Many countries have climate-protection policies designed to conserve tropical forests to keep their carbon locked up in trees. But the new study suggests these policies could miss some of the most diverse forests because there is no clear connection between the number of tree species in a forest and how much carbon that forest stores.
Lead author Dr Martin Sullivan, from the School of Geography at the University of Leeds, said: “International programmes often encourage the conservation of forests with high carbon stocks, because their focus is to try to slow climate change. Until now, we didn’t know whether these programmes would also automatically protect the most biodiverse forests. It turns out they probably won’t.”
A team of scientists from 22 countries measured both tree diversity and the amount of carbon stored in 360 locations across the lowland rainforests of the Amazon, Africa and Asia. In each plot the carbon stored was calculated using the diameter and identity of every tree within a given hectare (2.5 acres). In total 200,000 trees were measured in the study.
The results, published in Scientific Reports, show that African tropical forests, spanning the Congo and West Africa store high levels of carbon, but are the least species rich.

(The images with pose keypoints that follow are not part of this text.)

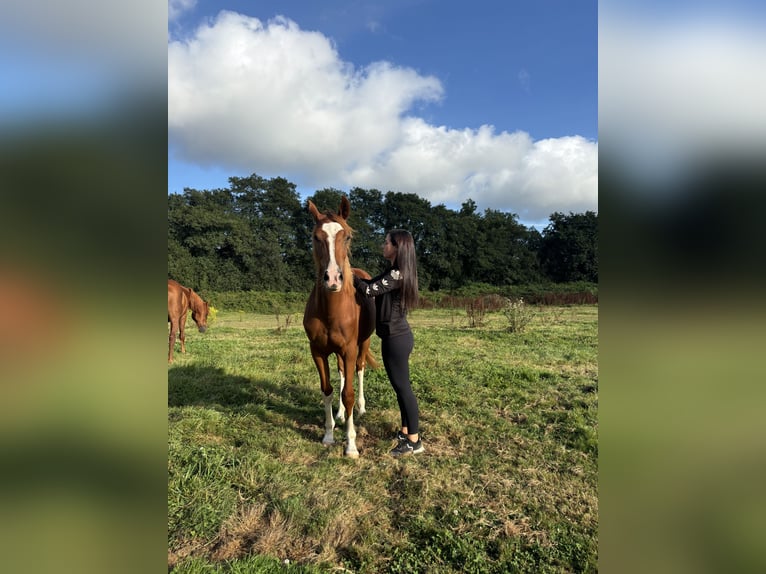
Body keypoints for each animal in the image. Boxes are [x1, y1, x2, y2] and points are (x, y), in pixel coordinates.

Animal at [303, 196, 377, 458]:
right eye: (316, 237)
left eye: (347, 237)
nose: (333, 279)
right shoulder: (318, 351)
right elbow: (327, 390)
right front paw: (328, 434)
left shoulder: (350, 349)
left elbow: (349, 394)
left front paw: (351, 445)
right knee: (343, 373)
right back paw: (341, 415)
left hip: (363, 344)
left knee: (360, 370)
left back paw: (361, 409)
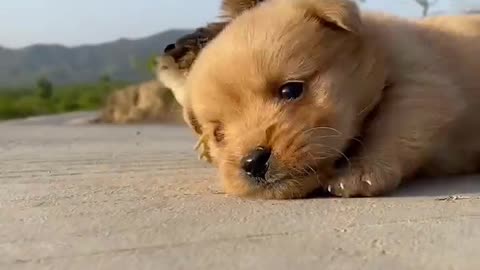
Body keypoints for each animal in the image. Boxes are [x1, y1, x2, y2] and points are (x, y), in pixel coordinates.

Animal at [178, 0, 480, 199]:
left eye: (290, 90)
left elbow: (389, 128)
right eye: (218, 134)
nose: (253, 162)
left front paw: (360, 172)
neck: (379, 55)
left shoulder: (423, 84)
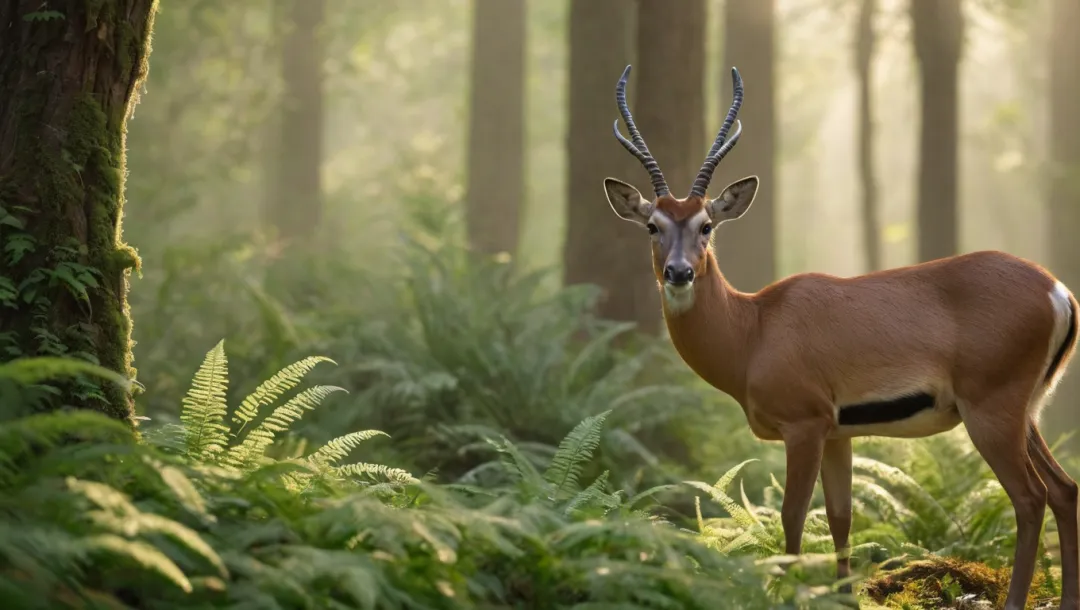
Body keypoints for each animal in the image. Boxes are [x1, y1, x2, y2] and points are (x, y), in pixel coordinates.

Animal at [604, 64, 1080, 604]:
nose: (679, 272)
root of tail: (1057, 291)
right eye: (653, 226)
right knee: (1065, 490)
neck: (754, 329)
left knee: (1030, 497)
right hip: (1027, 412)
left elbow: (792, 515)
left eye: (707, 224)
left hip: (992, 413)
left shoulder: (804, 426)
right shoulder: (838, 432)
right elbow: (840, 517)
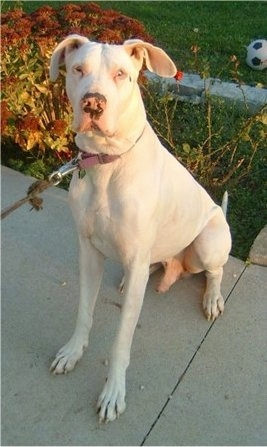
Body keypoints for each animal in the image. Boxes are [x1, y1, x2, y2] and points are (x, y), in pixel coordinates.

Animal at [49, 36, 232, 424]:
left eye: (122, 74)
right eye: (78, 69)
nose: (93, 103)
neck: (107, 163)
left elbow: (121, 340)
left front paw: (113, 392)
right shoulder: (88, 251)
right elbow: (84, 311)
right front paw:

Forests in the Amazon and Asia, mostly in Borneo, have the greatest diversity of tree species, yet the Amazon tends to store less carbon per hectare than forests in Africa and Asia.
Co-author, Dr Joey Talbot, also from the University of Leeds, explained: “In many ecosystems, sites with more species tend to lock up more carbon. But this doesn’t work for tropical forests. Most tropical forests already have many species, and it may be that beyond a certain point adding even more species makes no difference to carbon stocks.”